Tempus Yang Tak Disengaja

Ayo jujur? Ketika kecil dulu anda pernah tempus (tembak puasa/buka puasa diam-diam) kan? Saya pernah. Tapi tidak disengaja. Loh, kok bisa? Ya kira-kira begitu. Penasaran? Berikut ceritanya.

Saya masih SD ketika itu. Kira-kira kelas 1atau kelas 2. Saya tak ingat persis.

Karena 'dianggap' masih kecil itu lah, nenek melatih saya untuk berpuasa.

Puasanya beneran. Tapi waktunya tidak full. Alias setahannya. Maksudnya, ketika saya merasa tak tahan, atau tak sanggup untuk melanjut, saya diperbolehkan menyerah: berbuka (dengan melambaikan tangan ke kamera, ups, itu dunia lain ya).

Suatu siang di bulan ramadhan, mentari begitu terik. Temperaturnya panas. Demikian pula di dalam rumah nenek. Seperti di sauna. Apalagi dinding rumahnya terbuat dari papan. Tak ada kipas angin, apalagi AC.

Berusaha menahan haus, ketika itu saya memilih tidur. Di sofa ruang tamu. Saya memang terbiasa tidur siang di situ. Dari sebelum puasa.

Udara yang panas membuat keringat bercucuran. Apalagi kain sofanya nenek terbuat dari bahan biasa, yang murah, sehinggak tidak menyerap keringat.

Beberapa saat setelah terlelap, saya terbangun. Tiba-tiba saja. Setelah tersadar, saya rasakan kerongkongan begitu kering. Haus keles. Tak terkira.

Biasanya, ketika sebelum puasa, saya langsung menuju dapur untuk minum. Nah, kali ini kebiasaan saya itu berulang. Hal yang (tak) diinginkan pun terjadi.

Terhuyun-huyun menuju dapur, cangkir plastik merah langsung saya ambil, dari rak piring besi. Mata masih mengedap-ngedip. Belum terbuka sempurna. Otak pun masih loading. Belum sadar kalau saya sedang puasa.

Haus yang sangat membuat saya membuka panci. Bibik biasanya meletakkan air siap minum yang telah dimasak di situ.
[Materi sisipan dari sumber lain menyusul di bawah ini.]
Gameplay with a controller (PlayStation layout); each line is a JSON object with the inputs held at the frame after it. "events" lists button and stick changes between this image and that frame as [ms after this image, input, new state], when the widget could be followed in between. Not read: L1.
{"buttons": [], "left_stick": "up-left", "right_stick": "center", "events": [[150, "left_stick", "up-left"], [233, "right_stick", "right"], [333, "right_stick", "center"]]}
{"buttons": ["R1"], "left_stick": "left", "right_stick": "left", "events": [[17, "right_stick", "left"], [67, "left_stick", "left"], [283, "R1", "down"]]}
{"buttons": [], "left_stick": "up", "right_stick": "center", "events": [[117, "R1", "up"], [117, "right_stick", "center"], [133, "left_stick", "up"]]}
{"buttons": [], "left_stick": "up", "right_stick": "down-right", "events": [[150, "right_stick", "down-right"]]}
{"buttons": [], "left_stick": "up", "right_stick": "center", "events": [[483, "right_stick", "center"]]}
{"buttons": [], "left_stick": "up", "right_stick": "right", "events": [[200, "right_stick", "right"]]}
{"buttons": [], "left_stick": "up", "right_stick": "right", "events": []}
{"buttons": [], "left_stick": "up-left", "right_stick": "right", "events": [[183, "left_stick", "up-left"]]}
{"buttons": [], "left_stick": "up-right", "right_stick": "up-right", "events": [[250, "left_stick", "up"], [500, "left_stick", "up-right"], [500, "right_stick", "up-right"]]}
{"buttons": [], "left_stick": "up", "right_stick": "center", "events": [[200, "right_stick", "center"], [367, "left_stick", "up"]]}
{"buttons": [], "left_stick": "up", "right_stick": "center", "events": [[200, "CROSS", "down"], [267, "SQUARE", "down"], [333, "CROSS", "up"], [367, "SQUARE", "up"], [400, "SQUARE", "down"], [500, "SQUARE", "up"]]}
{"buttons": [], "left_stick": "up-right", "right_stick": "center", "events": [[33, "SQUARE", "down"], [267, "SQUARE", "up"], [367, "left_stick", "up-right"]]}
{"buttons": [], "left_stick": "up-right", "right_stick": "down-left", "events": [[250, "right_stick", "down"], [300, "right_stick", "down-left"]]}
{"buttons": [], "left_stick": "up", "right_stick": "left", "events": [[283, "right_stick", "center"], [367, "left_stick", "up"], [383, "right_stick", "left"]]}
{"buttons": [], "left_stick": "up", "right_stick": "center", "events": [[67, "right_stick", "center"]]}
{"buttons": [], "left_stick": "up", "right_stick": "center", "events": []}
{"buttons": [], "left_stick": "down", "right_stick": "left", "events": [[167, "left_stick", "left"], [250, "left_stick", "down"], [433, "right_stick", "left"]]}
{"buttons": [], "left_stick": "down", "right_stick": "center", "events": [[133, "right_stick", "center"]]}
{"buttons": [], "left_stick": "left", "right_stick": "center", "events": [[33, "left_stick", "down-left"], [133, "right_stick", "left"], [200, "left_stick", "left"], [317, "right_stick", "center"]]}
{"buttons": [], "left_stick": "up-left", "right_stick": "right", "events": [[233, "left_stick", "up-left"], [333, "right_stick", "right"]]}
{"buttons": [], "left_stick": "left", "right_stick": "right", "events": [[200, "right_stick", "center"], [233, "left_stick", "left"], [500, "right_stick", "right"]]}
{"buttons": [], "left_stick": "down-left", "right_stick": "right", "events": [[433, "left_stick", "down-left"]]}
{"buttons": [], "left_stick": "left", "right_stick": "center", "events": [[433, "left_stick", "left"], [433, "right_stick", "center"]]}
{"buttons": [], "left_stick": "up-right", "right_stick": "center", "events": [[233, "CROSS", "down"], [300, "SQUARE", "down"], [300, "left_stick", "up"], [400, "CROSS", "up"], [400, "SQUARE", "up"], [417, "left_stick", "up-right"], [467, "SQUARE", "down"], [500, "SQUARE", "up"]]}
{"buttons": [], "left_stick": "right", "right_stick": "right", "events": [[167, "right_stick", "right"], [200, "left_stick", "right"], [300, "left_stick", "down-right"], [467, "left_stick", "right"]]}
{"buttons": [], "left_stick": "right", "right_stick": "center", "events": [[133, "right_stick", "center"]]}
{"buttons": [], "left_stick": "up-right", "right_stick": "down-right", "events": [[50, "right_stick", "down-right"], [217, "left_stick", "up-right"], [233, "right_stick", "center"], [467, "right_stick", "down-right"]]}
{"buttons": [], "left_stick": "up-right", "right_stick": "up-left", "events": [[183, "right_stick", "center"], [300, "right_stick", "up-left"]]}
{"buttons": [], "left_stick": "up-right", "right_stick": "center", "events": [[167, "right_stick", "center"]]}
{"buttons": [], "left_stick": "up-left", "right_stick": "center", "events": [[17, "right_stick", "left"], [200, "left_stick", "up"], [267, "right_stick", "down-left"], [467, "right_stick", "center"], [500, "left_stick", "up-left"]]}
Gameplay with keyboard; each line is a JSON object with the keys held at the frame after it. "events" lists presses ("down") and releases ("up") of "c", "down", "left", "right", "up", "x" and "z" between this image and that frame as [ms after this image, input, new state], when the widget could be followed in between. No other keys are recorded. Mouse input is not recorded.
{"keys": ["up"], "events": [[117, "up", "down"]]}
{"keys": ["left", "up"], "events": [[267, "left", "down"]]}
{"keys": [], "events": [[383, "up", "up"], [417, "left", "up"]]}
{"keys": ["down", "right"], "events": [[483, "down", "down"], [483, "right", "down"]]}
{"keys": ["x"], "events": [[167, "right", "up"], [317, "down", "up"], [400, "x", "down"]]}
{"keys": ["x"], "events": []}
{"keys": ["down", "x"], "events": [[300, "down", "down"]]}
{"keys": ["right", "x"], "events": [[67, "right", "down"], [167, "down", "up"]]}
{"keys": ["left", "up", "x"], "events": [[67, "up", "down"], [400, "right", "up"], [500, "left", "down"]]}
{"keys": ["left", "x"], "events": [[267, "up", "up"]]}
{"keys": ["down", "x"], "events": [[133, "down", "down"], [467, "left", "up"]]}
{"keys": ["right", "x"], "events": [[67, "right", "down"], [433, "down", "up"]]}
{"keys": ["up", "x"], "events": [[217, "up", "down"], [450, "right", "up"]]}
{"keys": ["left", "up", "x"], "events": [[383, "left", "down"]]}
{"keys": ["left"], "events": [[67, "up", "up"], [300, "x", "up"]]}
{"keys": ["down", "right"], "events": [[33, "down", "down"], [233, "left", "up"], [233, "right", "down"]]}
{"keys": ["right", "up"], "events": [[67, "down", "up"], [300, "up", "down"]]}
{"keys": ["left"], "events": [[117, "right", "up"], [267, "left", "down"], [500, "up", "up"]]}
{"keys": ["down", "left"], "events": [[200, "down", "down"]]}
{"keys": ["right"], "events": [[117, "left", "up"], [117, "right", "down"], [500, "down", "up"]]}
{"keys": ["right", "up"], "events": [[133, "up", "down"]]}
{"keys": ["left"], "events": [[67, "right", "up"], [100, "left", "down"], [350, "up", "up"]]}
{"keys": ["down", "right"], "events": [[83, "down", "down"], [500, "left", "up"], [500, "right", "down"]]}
Bukan di ceret.

Kemudian, cangkir merah itu berisi penuh air putih segar yang siap untuk diminum. Airnya dingin. Meskipun tak di kulkas. Ciri khas air sumur yang dimasak.

Glek..glek..glek,... akhhh. Air di cangkir merah itu membasahi kerongkongan saya. Rasanya begitu segarrr. Bagaikan gurun yang gersang dibasahi hujan. Hausnya pun seketika hilang. Saya masih tetap belum sadar.

Masih ada sisa sedikit air, di cangkir. Mata saya mulai terbuka penuh. Menatapi kompor, panci-panci yang peot, batu gilingan, wajan gosong, dan minyak lampu, otak saya mulai loading. Ketika hendak menghabiskan sisa air itu, barulah teringat kalau saya sedang puasa.

"Wuadduhhh.. mati aku. Bisa diomelin nenek ni kalok tau," pikir saya. Saya memang dibesarkan oleh nenek ketika kecil.

Pikiran saya bercabang, antara membayangkan ceramah nenek, dengan sisa air yang masih ada di cangkir. Hausnya nanggung. Sayang kalau tak diminum.

Ada 10 detik saya termenung di situ. Sementara cangkir merah masih saya pegang.

"Kalok pun mintak buka, pasti dikasinya, tapi ini kan nggak sengaja," gumam saya.

Akhirnya, cangkir saya letakkan. Sisa air minum yang segar tadi, masih ada. Tidak jadi saya habiskan.

Dengan kondisi yang lebih baik, saya menuju sofa kembali. Niatnya melanjutkan puasa. Karena sudah ketiban rezeki siang ini.

Tak lama kemudian, nenek terbangun. Saya sudah mempersiapkan mental. Beliau hendak ke kamar mandi untuk wudhuk. Dilihatnya saya, beliau menghampiri.

"Mau buka puasanya Man?" tawar nenek.

Saya bingung. Kalau mau buka, saya masih sanggup, karena rezeki tadi. Kalaupun mau lanjut, saya khawatir puasa saya sudah batal. Karena saya tak tahu minum yang tak disengaja tidak membatalkan puasa. Maklum, masih kecil. Ilmu agamanya masih dangkal.

Akhirnya, nenek menyodorkan saya minuman. Air putih dari panci, di cangkir merah. Lalu, dia masakin saya telur, untuk santap siangnya.